Aos menos adeptos da versão de reality show em que pessoas são postas em confinamento e vigiadas por câmeras, a ficção já tinha cuidado de apresentar um modelo de narrativa em que a figura romanceada do grande irmão tudo vê: a septuagenária obra 1984, de George Orwell, é uma ficção social e política com uma mensagem pujante aos dias atuais. O aspecto intelectual de questionar o comportamento humano é o desafio que percorre a existência da própria raça humana.
Um dos programas de maior audiência na televisão é fenômeno por mais de 20 anos nas telas brasileiras. O Big Brother surgiu na Holanda, em 1999. John de Mol, sócio da empresa Endemol, foi o criador do reality show que expõe o convívio de pessoas, em isolamento, com a vigilância de câmeras na totalidade do tempo.

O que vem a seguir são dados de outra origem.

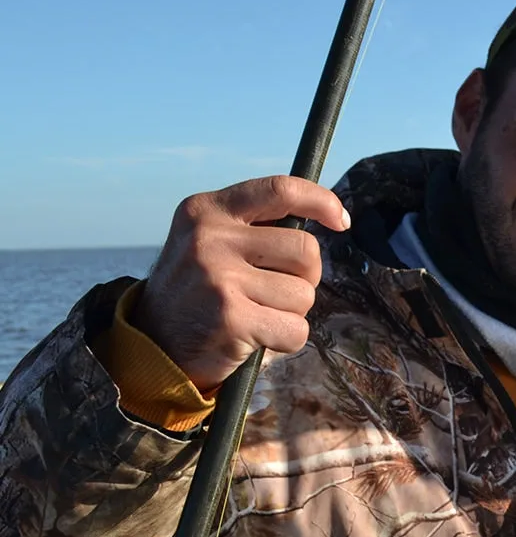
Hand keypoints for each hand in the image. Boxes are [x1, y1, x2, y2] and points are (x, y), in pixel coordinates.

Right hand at [130, 177, 349, 391]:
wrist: (153, 346)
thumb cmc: (200, 292)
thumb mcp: (212, 242)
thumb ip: (256, 227)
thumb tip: (328, 216)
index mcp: (205, 210)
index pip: (279, 190)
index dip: (321, 201)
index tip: (341, 220)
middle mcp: (209, 238)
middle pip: (305, 249)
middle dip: (306, 276)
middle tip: (276, 292)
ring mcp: (218, 278)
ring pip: (304, 293)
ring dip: (292, 312)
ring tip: (256, 315)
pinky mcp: (230, 318)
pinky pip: (295, 329)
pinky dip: (287, 341)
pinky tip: (256, 339)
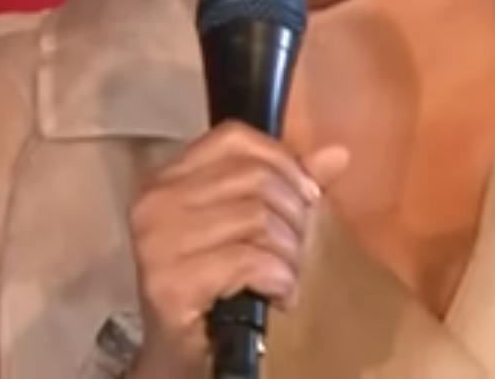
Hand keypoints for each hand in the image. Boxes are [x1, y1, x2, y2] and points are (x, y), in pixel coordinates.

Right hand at [128, 121, 349, 374]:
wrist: (178, 359)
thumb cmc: (215, 287)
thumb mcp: (250, 227)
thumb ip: (290, 186)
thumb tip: (338, 154)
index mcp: (168, 178)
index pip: (234, 138)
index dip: (283, 162)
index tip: (305, 197)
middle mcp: (156, 202)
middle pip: (255, 179)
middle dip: (293, 216)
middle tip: (293, 252)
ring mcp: (158, 243)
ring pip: (258, 219)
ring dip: (288, 255)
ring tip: (283, 277)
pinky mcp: (171, 283)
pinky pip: (251, 260)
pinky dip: (279, 279)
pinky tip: (277, 295)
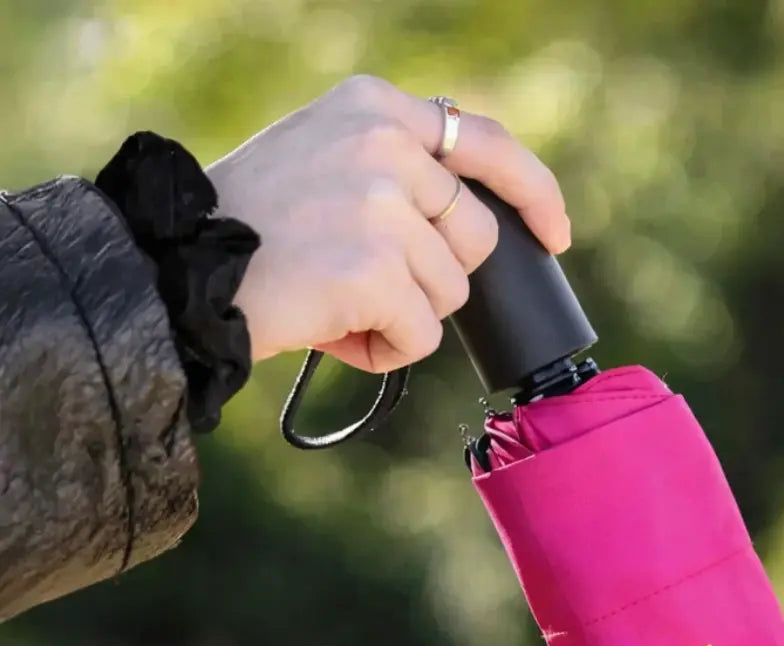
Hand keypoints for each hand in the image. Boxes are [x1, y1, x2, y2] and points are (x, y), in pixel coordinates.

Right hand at [205, 75, 570, 369]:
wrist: (179, 266)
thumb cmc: (251, 227)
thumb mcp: (324, 158)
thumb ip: (397, 169)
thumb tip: (477, 226)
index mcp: (375, 108)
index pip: (486, 142)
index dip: (534, 194)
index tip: (556, 234)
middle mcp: (385, 145)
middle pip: (474, 240)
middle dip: (435, 277)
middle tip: (363, 281)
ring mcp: (383, 205)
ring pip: (450, 295)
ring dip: (402, 316)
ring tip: (334, 303)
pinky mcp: (376, 269)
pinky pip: (423, 337)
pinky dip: (384, 351)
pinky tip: (332, 331)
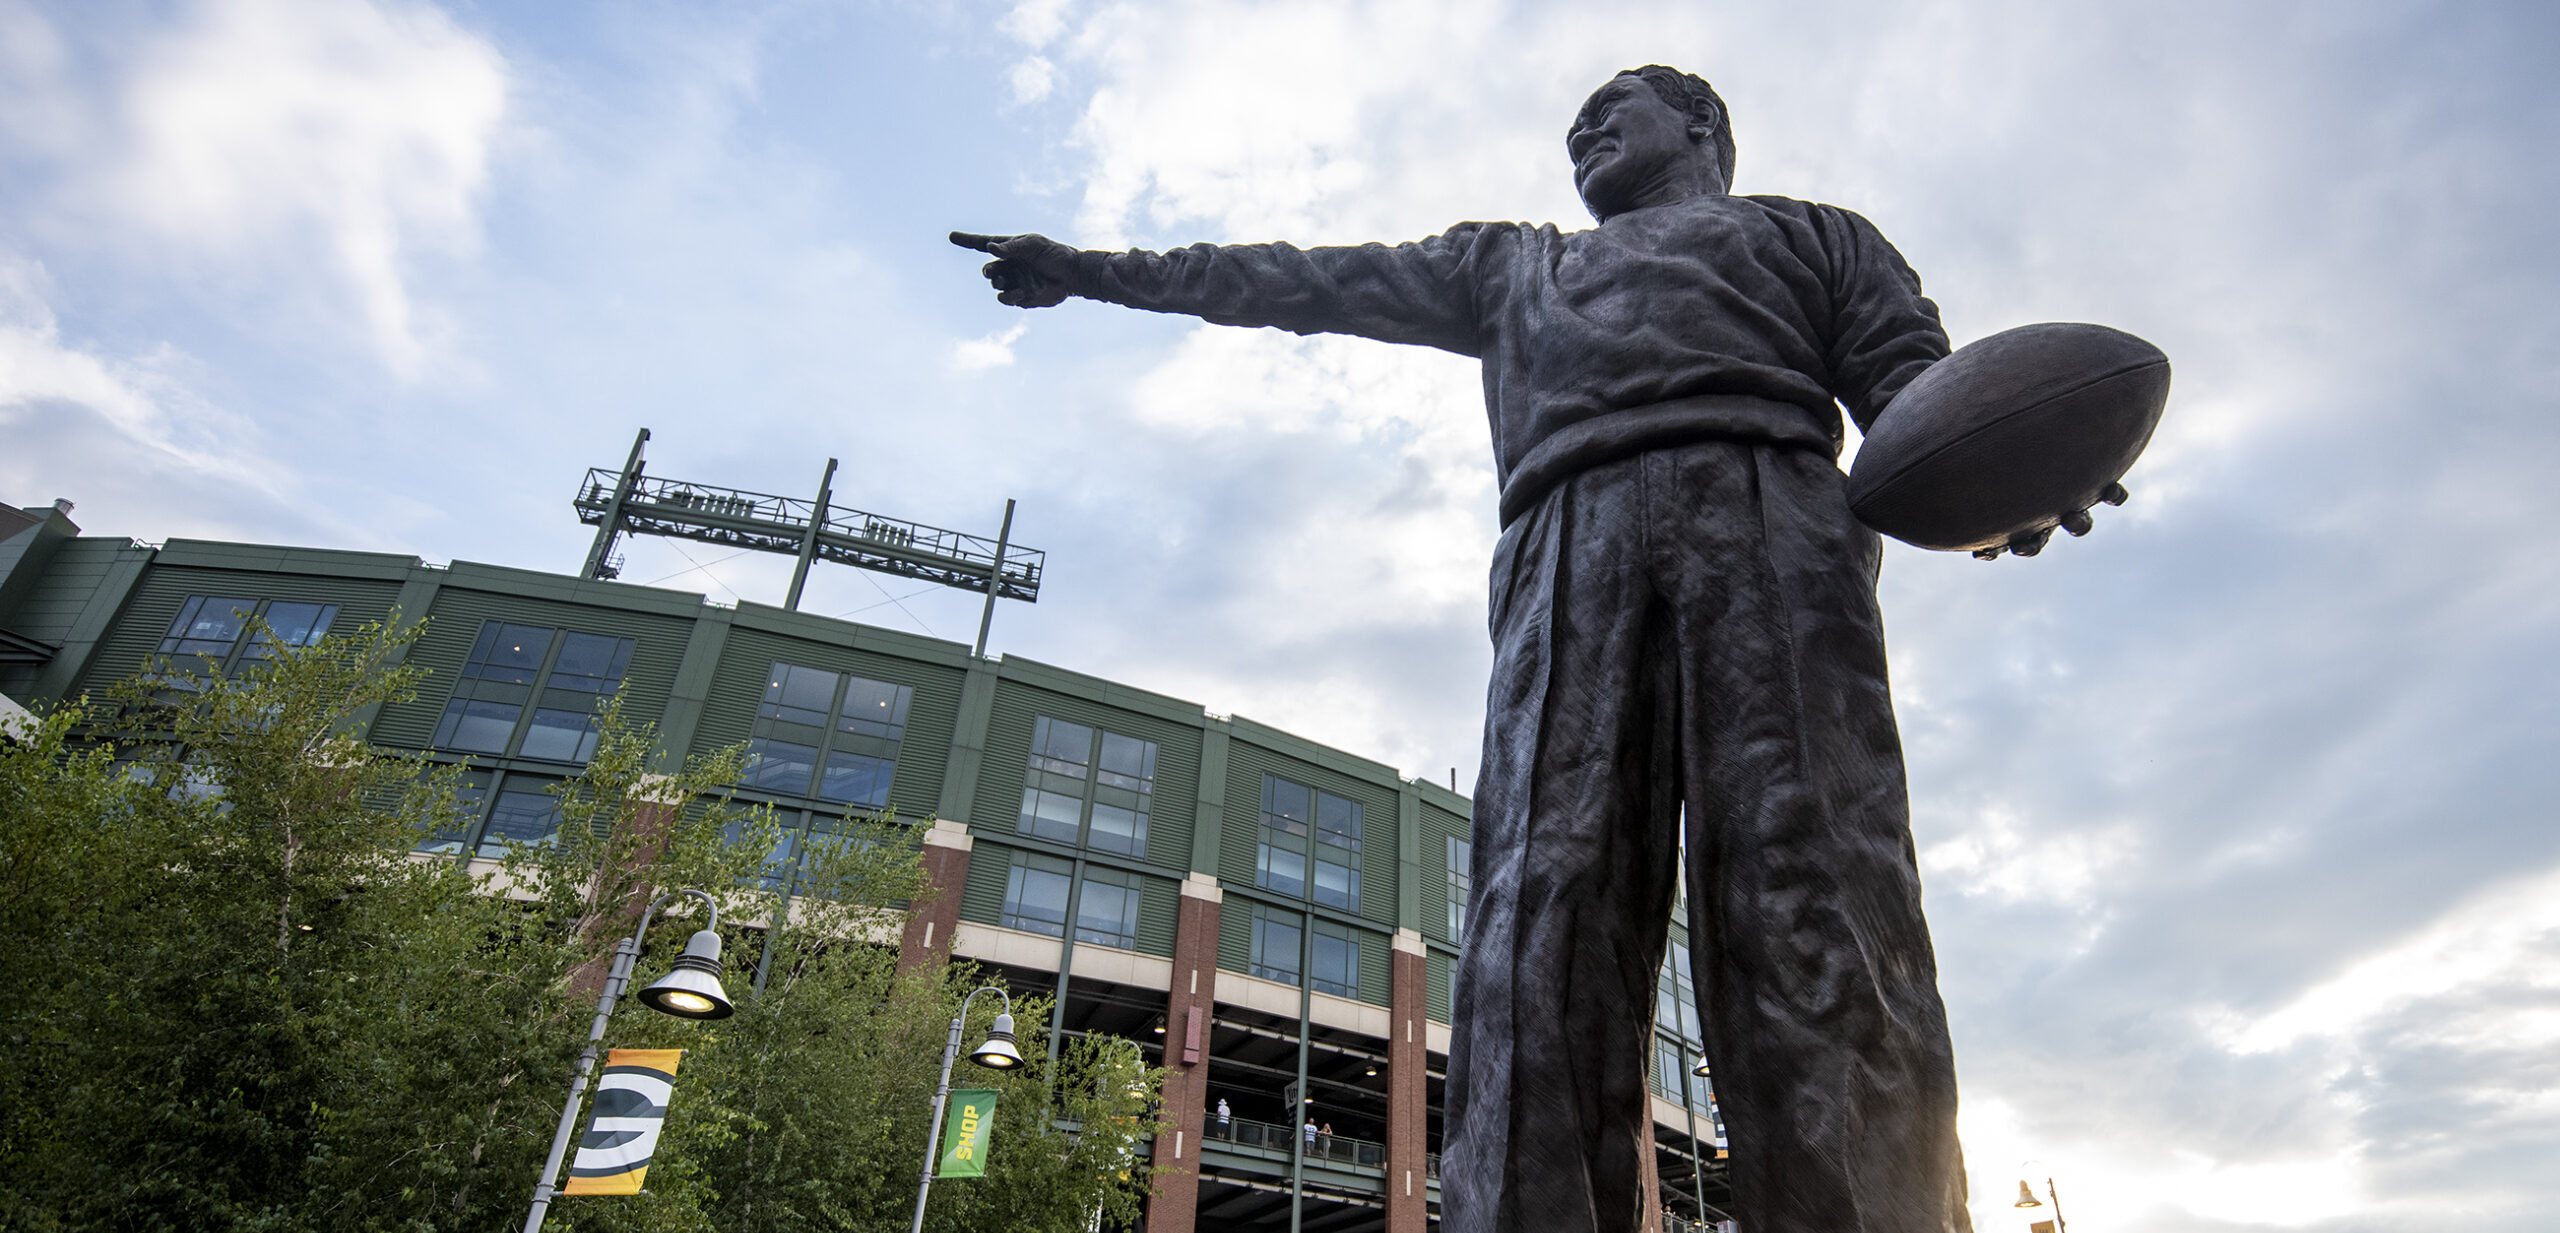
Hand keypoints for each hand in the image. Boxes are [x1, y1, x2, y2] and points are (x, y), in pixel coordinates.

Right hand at [950, 231, 1075, 307]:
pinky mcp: (1020, 297)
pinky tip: (1022, 293)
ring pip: (995, 285)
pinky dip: (1009, 297)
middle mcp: (1009, 265)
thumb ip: (1012, 247)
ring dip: (1000, 284)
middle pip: (988, 270)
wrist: (1072, 275)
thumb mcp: (1034, 244)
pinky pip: (1005, 299)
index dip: (967, 241)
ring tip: (1013, 282)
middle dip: (989, 271)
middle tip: (993, 272)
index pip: (983, 244)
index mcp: (1010, 249)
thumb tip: (991, 247)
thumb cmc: (1055, 254)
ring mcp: (1014, 282)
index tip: (952, 236)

Uma receita básica, já que a genialidade está na simplicidade. Afinal, não tem nada mais humano que a relação que estabelecemos uns com os outros. Por certo, não somos todos compatíveis em pensamentos, escolhas e opiniões. Administrar nossas humanidades, repletas de falhas, em especial diante da relação com os outros (agravada por serem estranhos ao nosso convívio), é a fórmula simples que alimenta o voyeurismo dos telespectadores.
Julgamento alheio
Nenhuma grande novidade, uma vez que desde que o mundo é mundo, as pessoas observam e julgam umas as outras. Seja por meio de imagens quase poéticas, de um vizinho mais curioso, de prontidão na janela para uma fofoca; ou mesmo os personagens da política que se tornam delatores daquilo que viram e ouviram, não raramente, também participaram. O grande irmão, seja quem o for, está sempre vigiando, mais que isso, disposto a opinar e julgar aquilo que tudo vê.
A sociedade de vigilância sustenta-se na informação, que mesmo exposta, quando manipulada, ou violada, ainda que a nossa corte suprema não reconheça o direito ao esquecimento, abarca campo fértil para proteção de dados. Vejam que na obra de Orwell, o mundo pós-revolucionário aboliu valores humanos, em um ministério da verdade criado para gerar mentiras institucionais (teria sido uma inspiração para fake news?) fazendo do esquecimento uma afronta a liberdades.
Bem contra o mal
A sociedade materialista que o livro narra é caracterizada pelos membros do partido, proles e escravos. O reality da TV também segmenta grupos e, em tese, não é ficção. As pessoas confinadas sustentam que são elas mesmas em um jogo. Desconfio que nem elas saibam quem são. As câmeras captam a integralidade do tempo dos participantes, mas o grande público vê imagens editadas. Nasce um enredo e, como toda boa história, alimenta-se da eterna dicotomia: bem/mal; errado/certo; pobre/rico; branco/negro; homens/mulheres.
Assim, após um período de vigilância, o último brother a permanecer na casa recebe um prêmio em dinheiro: o grande campeão. Quem ganha afinal? Há um estudo comportamental das pessoas escolhidas: elas são induzidas, passam fome, afastamento familiar, carência de convívio, etc. Estamos em meio a uma pandemia, quase todos surtamos em permanecer em casa por tanto tempo e não estávamos enfrentando desconhecidos. Este Big Brother poderia ser diferente, por que entendemos o que é estar em isolamento e sabemos que não somos, nem fomos nós mesmos.